(Saved entries)
.....

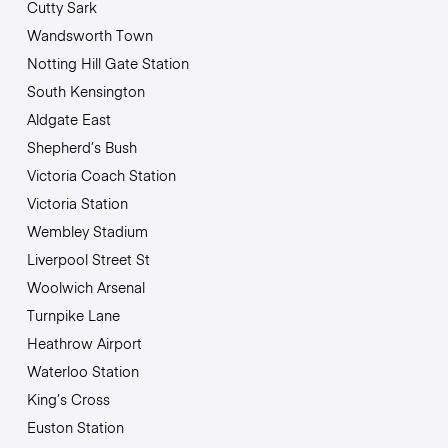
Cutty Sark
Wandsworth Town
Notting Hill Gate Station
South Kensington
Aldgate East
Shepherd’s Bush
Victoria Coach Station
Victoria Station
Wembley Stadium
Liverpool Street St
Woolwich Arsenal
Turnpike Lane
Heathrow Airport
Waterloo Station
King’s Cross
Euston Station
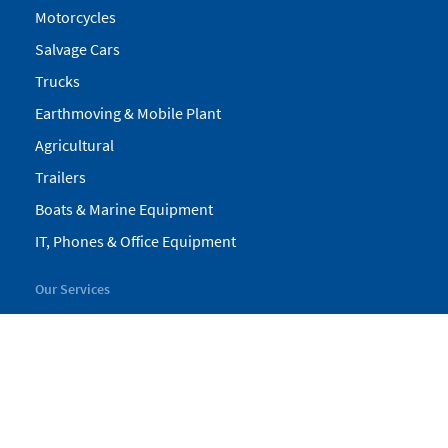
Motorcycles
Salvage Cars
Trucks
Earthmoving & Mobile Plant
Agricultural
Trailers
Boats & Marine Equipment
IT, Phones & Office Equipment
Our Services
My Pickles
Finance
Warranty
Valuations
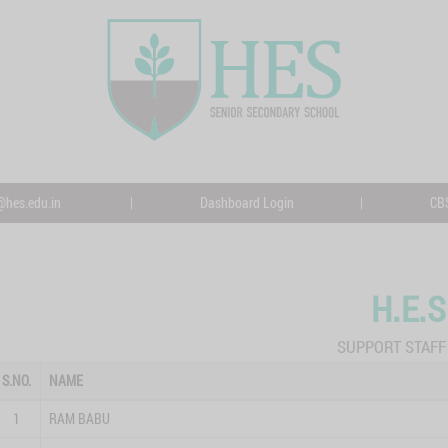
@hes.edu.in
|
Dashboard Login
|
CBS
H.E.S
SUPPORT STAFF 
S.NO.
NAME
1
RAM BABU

.....

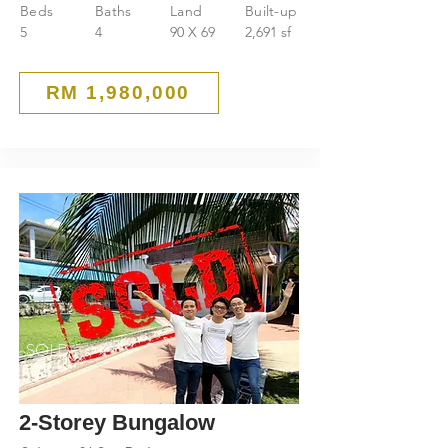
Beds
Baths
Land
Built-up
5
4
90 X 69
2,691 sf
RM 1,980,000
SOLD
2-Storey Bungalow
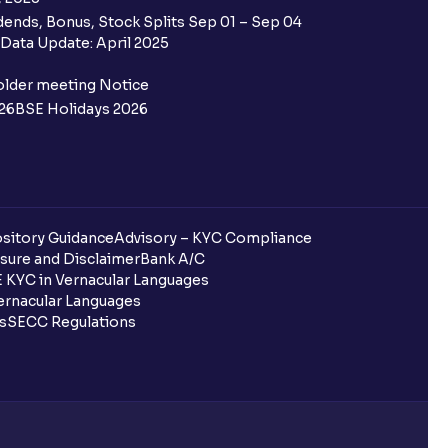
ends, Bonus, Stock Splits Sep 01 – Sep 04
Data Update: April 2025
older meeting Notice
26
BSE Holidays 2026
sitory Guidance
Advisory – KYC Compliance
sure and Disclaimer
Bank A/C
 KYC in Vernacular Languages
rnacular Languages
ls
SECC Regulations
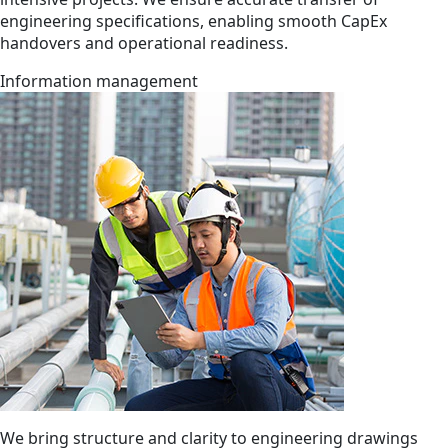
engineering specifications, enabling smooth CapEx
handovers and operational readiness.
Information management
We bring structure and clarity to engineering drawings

.....

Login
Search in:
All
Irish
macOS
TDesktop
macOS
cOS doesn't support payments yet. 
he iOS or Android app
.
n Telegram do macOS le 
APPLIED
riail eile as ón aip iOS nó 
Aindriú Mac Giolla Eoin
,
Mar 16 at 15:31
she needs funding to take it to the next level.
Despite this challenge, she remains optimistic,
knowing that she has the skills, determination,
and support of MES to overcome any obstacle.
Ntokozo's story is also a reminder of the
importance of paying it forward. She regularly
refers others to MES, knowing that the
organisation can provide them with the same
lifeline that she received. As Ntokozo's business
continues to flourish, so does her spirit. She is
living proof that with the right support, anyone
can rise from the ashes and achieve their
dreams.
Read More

.....

# [PROBLEM TO SOLVE]
Using the data above, output the line that has "ends, Bonus, Stock Splits Sep 01 – Sep 04", the line that has "We bring structure", and whatever lines fall between, each exactly as it stands and without pictures.

# [OUTPUT BELOW]
ends, Bonus, Stock Splits Sep 01 – Sep 04
Data Update: April 2025
older meeting Notice
26
BSE Holidays 2026
sitory Guidance
Advisory – KYC Compliance
sure and Disclaimer
Bank A/C
 KYC in Vernacular Languages
rnacular Languages
ls
SECC Regulations
engineering specifications, enabling smooth CapEx
handovers and operational readiness.
Information management
We bring structure and clarity to engineering drawings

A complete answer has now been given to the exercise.